Carmen Martinez Bordiú, la nieta mayor de Franco
La primogénita de los nietos es Carmen Martínez-Bordiú, nacida en 1951 y durante años una de las figuras más conocidas de la familia. Su vida personal la convirtió en protagonista habitual de las revistas del corazón. En 1972 se casó con Alfonso de Borbón, duque de Cádiz, matrimonio del que nacieron dos hijos. El mayor falleció siendo niño en un accidente y el segundo es Luis Alfonso de Borbón, conocido en Francia como Louis de Bourbon. Tras varios matrimonios y divorcios, Carmen Martínez-Bordiú vive actualmente en Portugal, donde se ha instalado lejos del foco mediático. En 2018 fue condenada por la Audiencia Nacional a pagar alrededor de medio millón de euros por fraude fiscal.
La segunda nieta es María de la O Martínez-Bordiú, conocida como Mariola. Arquitecta de formación y diplomada en pintura, ha mantenido siempre un perfil mucho más discreto que el de su hermana mayor. Lleva más de cincuenta años casada con Rafael Ardid Villoslada y ha desarrollado parte de su actividad profesional en el sector inmobiliario, ámbito en el que también han trabajado otros miembros de la familia.
El primer nieto varón es Francisco Franco Martínez-Bordiú, conocido como Francis Franco. Su nombre fue modificado por decisión de su abuelo para que el apellido Franco figurara en primer lugar y así perpetuar la estirpe familiar. Estudió Medicina, aunque nunca llegó a ejercer. Con el tiempo se convirtió en una de las figuras más visibles en la gestión de los negocios familiares.
Luis Alfonso de Borbón y su tío Francis Franco en 2019
Otra de las nietas es María del Mar Martínez-Bordiú, conocida como Merry. En los años setenta su boda con el periodista Jimmy Giménez-Arnau se convirtió en una de las primeras grandes exclusivas de la prensa del corazón en España. Tras divorciarse recompuso su vida con un empresario estadounidense y terminó instalándose en Estados Unidos, donde reside desde hace años junto a su hija.

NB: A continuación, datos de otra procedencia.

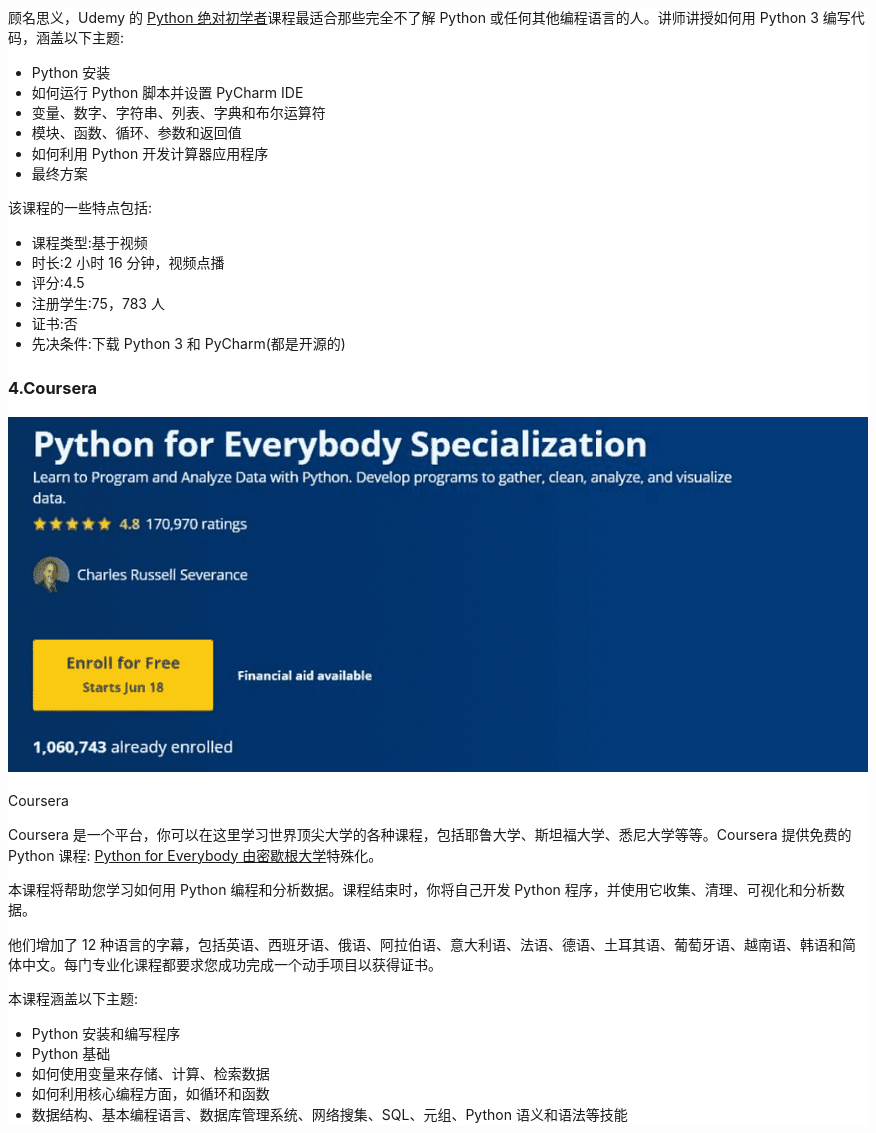 顾名思义，Udemy 的 [Python 绝对初学者](https://www.udemy.com/course/free-python/)课程最适合那些完全不了解 Python 或任何其他编程语言的人。讲师讲授如何用 Python 3 编写代码，涵盖以下主题:

*   Python 安装
*   如何运行 Python 脚本并设置 PyCharm IDE
*   变量、数字、字符串、列表、字典和布尔运算符
*   模块、函数、循环、参数和返回值
*   如何利用 Python 开发计算器应用程序
*   最终方案

该课程的一些特点包括:

*   课程类型:基于视频
*   时长:2 小时 16 分钟，视频点播
*   评分:4.5
*   注册学生:75，783 人
*   证书:否
*   先决条件:下载 Python 3 和 PyCharm(都是开源的)

### 4.Coursera

[![Coursera](img/0313b72061184b2436be30a685e31e3c.png)](https://kinsta.com/wp-content/uploads/2021/07/coursera-1.jpg)

Coursera



Coursera 是一个平台，你可以在这里学习世界顶尖大学的各种课程，包括耶鲁大学、斯坦福大学、悉尼大学等等。Coursera 提供免费的 Python 课程: [Python for Everybody 由密歇根大学](https://www.coursera.org/specializations/python)特殊化。

本课程将帮助您学习如何用 Python 编程和分析数据。课程结束时，你将自己开发 Python 程序，并使用它收集、清理、可视化和分析数据。

他们增加了 12 种语言的字幕，包括英语、西班牙语、俄语、阿拉伯语、意大利语、法语、德语、土耳其语、葡萄牙语、越南语、韩语和简体中文。每门专业化课程都要求您成功完成一个动手项目以获得证书。

本课程涵盖以下主题:

*   Python 安装和编写程序
*   Python 基础
*   如何使用变量来存储、计算、检索数据
*   如何利用核心编程方面，如循环和函数
*   数据结构、基本编程语言、数据库管理系统、网络搜集、SQL、元组、Python 语义和语法等技能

José Cristóbal Martínez-Bordiú, quinto nieto de Franco, ha llevado una vida más discreta. Inició estudios de Arquitectura y Ciencias Físicas, aunque no los terminó, y también pasó brevemente por el Ejército. Con el tiempo se ha dedicado a distintos negocios empresariales, desde proyectos vinculados al mundo ecuestre hasta empresas de producción publicitaria. Está divorciado y tiene dos hijos.

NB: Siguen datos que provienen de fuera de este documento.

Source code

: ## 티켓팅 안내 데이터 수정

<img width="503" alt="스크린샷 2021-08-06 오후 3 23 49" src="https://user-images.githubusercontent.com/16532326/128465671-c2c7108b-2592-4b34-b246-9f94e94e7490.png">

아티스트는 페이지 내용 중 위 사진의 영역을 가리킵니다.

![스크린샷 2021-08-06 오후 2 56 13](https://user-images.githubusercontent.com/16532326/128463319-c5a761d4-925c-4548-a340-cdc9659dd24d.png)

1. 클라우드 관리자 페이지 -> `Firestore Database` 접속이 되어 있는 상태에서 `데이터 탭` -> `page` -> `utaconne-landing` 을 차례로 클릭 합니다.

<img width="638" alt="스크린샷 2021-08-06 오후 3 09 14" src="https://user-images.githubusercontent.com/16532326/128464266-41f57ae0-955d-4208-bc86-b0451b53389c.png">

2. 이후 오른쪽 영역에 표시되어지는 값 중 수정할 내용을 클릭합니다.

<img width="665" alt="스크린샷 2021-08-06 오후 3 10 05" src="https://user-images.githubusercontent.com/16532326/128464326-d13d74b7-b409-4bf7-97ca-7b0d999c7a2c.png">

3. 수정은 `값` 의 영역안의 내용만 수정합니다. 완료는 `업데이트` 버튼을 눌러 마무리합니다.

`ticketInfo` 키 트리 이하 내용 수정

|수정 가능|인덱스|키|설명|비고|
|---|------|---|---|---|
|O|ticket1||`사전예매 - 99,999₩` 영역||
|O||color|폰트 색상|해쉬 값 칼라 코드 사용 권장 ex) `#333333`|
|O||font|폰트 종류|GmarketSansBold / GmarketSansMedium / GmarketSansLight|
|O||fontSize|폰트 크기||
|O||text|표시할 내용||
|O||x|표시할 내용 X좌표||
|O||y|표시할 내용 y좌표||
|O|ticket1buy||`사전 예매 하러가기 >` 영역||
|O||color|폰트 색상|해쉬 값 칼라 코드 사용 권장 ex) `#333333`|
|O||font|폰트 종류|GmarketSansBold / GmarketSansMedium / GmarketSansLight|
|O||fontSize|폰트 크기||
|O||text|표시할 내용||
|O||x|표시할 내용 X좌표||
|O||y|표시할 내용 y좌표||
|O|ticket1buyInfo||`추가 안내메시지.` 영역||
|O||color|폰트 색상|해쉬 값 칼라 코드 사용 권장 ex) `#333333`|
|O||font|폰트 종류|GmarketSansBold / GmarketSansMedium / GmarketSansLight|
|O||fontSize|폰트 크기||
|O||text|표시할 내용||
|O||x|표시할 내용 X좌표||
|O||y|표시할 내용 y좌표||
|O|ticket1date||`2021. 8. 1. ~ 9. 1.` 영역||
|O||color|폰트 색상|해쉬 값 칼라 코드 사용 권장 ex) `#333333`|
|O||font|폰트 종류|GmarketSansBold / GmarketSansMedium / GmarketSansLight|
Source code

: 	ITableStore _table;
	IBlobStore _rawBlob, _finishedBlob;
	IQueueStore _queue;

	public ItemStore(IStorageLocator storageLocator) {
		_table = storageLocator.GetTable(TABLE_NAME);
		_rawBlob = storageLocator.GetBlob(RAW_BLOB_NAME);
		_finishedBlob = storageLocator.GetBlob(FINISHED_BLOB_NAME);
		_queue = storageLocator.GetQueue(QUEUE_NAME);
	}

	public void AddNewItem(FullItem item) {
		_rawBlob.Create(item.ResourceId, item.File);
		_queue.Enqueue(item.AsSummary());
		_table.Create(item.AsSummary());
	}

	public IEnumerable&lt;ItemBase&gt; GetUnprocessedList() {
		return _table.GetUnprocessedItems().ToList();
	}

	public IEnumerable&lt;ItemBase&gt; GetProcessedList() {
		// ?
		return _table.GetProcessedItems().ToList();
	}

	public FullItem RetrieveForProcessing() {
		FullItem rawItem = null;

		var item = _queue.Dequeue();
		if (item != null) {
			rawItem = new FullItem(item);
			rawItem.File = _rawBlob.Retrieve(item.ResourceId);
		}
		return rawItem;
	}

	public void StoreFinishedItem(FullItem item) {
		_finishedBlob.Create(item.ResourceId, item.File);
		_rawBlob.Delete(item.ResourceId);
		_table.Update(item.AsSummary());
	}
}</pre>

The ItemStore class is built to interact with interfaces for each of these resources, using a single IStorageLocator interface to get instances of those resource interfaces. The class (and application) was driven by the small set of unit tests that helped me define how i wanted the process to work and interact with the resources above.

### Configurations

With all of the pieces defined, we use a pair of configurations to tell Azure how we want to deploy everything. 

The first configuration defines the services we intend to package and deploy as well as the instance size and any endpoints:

María Aránzazu Martínez-Bordiú, conocida como Arancha, estudió Derecho y ha estado vinculada a la gestión del patrimonio familiar. Desde 2010 figura como apoderada de una empresa dedicada a la administración de bienes inmobiliarios heredados por la familia.
Jaime Martínez Bordiú
El menor de los nietos es Jaime Felipe Martínez-Bordiú, abogado de profesión. Su trayectoria ha estado marcada por diversas polémicas judiciales a lo largo de los años.